**Texto selecionado**:
--------------------------------
O ciclo sono-vigília é regulado pela melatonina, hormona que nos prepara para o sono, que tem um início de produção pelo início da noite e depois vai decrescendo até manhã

(Figura – linha ponteada), altura em que começamos a ficar preparados para o dia seguinte. A puberdade atrasa esta curva nos adolescentes (linha laranja), o que faz com que o sono só comece a tomar conta deles mais tarde, por volta da meia-noite ou mais e não os deixa acordar cedo, à hora do resto da família e a horas de ir para a escola.

Tendo em conta que os adolescentes necessitam em média de 8-10 horas de sono, para dormirem o necessário, vai haver uma colisão com o horário escolar da manhã e todo um rol de consequências. Começam por ter dificuldade em se levantar, acordam mal-humorados, atrasam-se, adormecem nas aulas ou simplesmente faltam. Se conseguem ir às primeiras aulas da manhã estão sonolentos, com dificuldade em se concentrarem e aprenderem. Ao longo do dia manifestam agressividade e, mais facilmente, envolvem-se em situações de risco. Depois, os testes, que exigem abstração e concentração, se efetuados ao início da manhã, resultam em notas que os desapontam.
--------------------------------
**Conjunto de dados**:
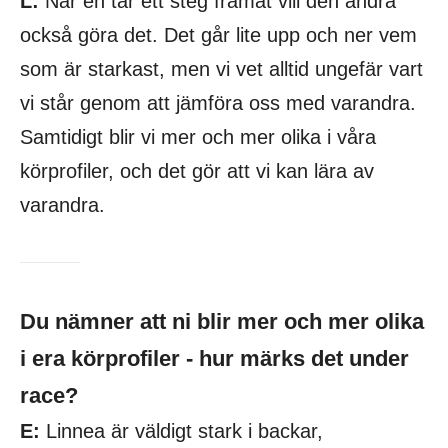
L:
När en tar ett steg framåt vill den andra
också göra det. Det går lite upp och ner vem
som är starkast, men vi vet alltid ungefär vart
vi står genom att jämföra oss med varandra.
Samtidigt blir vi mer och mer olika i våra
körprofiler, och det gör att vi kan lära av
varandra.
Du nämner att ni blir mer och mer olika
i era körprofiler - hur märks det under
race?
E:
Linnea är väldigt stark i backar,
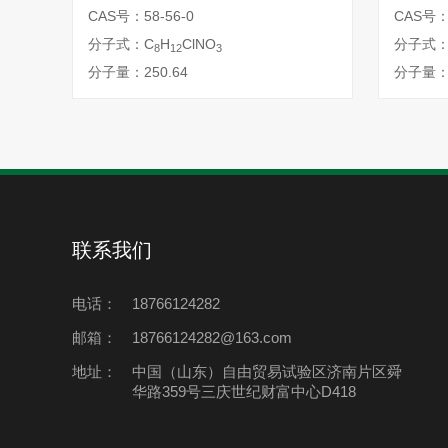
CAS号：58-56-0
CAS号：1
分子式：C
H
ClNO
分子式：
8
12
3
分子量：250.64
分子量：1
联系我们
电话：
18766124282
邮箱：
18766124282@163.com
地址：
中国（山东）自由贸易试验区济南片区舜
华路359号三庆世纪财富中心D418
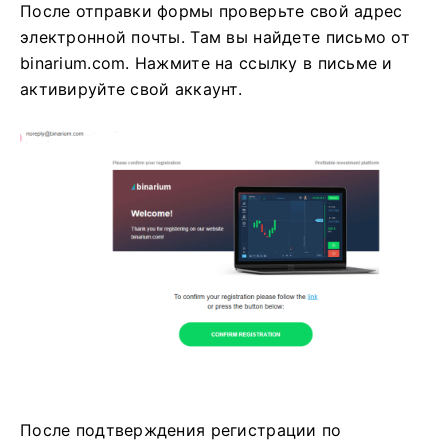
После отправки формы проверьте свой адрес
электронной почты. Там вы найдете письмо от
binarium.com. Нажмите на ссылку в письме и
активируйте свой аккаунт.
После подтверждения регистрации по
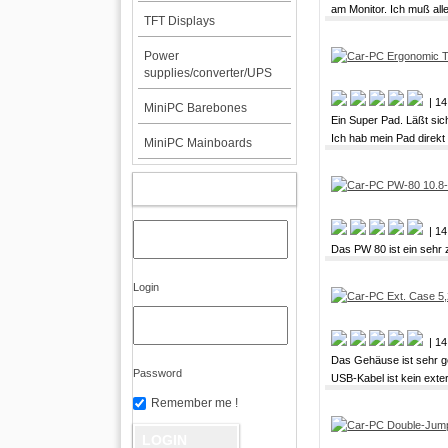
am Monitor. Ich muß all
TFT Displays
Power
supplies/converter/UPS
| 14
MiniPC Barebones
Ein Super Pad. Läßt sich
Ich hab mein Pad direkt 
MiniPC Mainboards
MY ACCOUNT
| 14
Das PW 80 ist ein sehr 
Login
| 14
Das Gehäuse ist sehr ge
Password
USB-Kabel ist kein exter
Remember me !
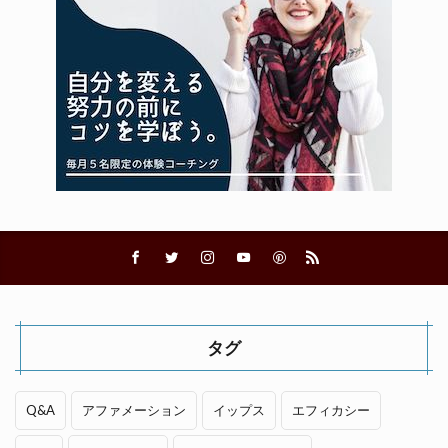
タグ
Q&A
アファメーション
イップス
エフィカシー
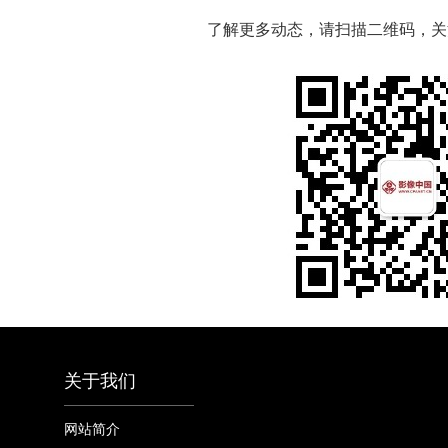
了解更多动态，请扫描二维码，关
关于我们
网站简介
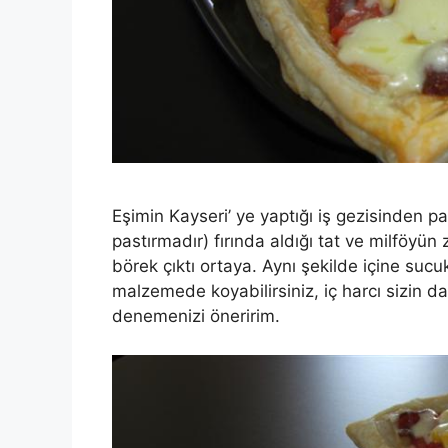
Eşimin Kayseri’ ye yaptığı iş gezisinden pa
pastırmadır) fırında aldığı tat ve milföyün
börek çıktı ortaya. Aynı şekilde içine suc
malzemede koyabilirsiniz, iç harcı sizin 
denemenizi öneririm.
--------------------------------
**O que se pede**:
- a) Reproduza fielmente o trecho do texto sobre o sono dos adolescentes que começa em "O ciclo sono-vigília" e vai até "para a escola.".
- b) De acordo com o texto sobre o sono dos adolescentes, por que razão os adolescentes só adormecem por volta da meia-noite ou mais tarde? Responda em uma a três frases.
- c) Prossiga o texto sobre o sono dos adolescentes a partir da última frase apresentada.
Os dados não têm qualquer papel neste exercício.

**Respostas por item**:
- a)
O ciclo sono-vigília é regulado pela melatonina, hormona que nos prepara para o sono, que tem um início de produção pelo início da noite e depois vai decrescendo até manhã

(Figura – linha ponteada), altura em que começamos a ficar preparados para o dia seguinte. A puberdade atrasa esta curva nos adolescentes (linha laranja), o que faz com que o sono só comece a tomar conta deles mais tarde, por volta da meia-noite ou mais e não os deixa acordar cedo, à hora do resto da família e a horas de ir para a escola.

- b) A puberdade atrasa nos adolescentes a curva de produção de melatonina, a hormona que prepara para o sono. Por isso, o sono só começa a tomar conta deles mais tarde, e também não os deixa acordar cedo.

- c)
O défice de sono vai-se acumulando durante a semana e, ao fim de semana, dormem pelo dia dentro numa tentativa de compensação, embora também procurem, por vezes, contornar com algumas sestas. Ou ao invés, ingerem bebidas estimulantes para se conseguirem “aguentar”. Mas à noite, na hora de se deitarem, a ausência de sono não é explicada apenas pela turbulência hormonal da puberdade. As solicitações sociais e as novas tecnologias dão a sua ajuda. Atualmente não há nenhum adolescente que não tenha dois, três ou mesmo quatro equipamentos eletrónicos, que em muitos casos os acompanham no quarto e pela noite fora.

Têm sido largamente estudados os efeitos da luz azul, emitida por esses equipamentos, na produção da melatonina e é sabido que promovem o atraso na sua produção, e projetam para horas ainda mais tardias o início do sono, cuja continuidade ao longo da noite vai ainda, nalguns casos, sendo interrompida por repetidas mensagens que vão chegando e às quais não resistem a não responder. E assim se vai perpetuando o ciclo vicioso.

A adolescência é um período de intensa maturação – física, emocional, intelectual, social – que deve ser alimentada por um bom sono. Mas, um bom sono não se mede só pela duração, mas também pela qualidade e profundidade. O cérebro necessita do sono para restabelecer a sua energia, para sedimentar as suas memórias e eliminar as substâncias tóxicas. Estudos efetuados indicam que só uma percentagem inferior a 15% dos adolescentes dorme o número de horas adequado às suas necessidades.

O conflito com o adolescente por causa da hora de deitar e acordar (tão frequente) não traz qualquer benefício. Afinal é um processo biológico que o está a empurrar nesse sentido… O melhor a fazer é ajudar o jovem no reajuste do seu relógio interno, lembrando-o dos benefícios dum bom sono e dos malefícios da sua falta.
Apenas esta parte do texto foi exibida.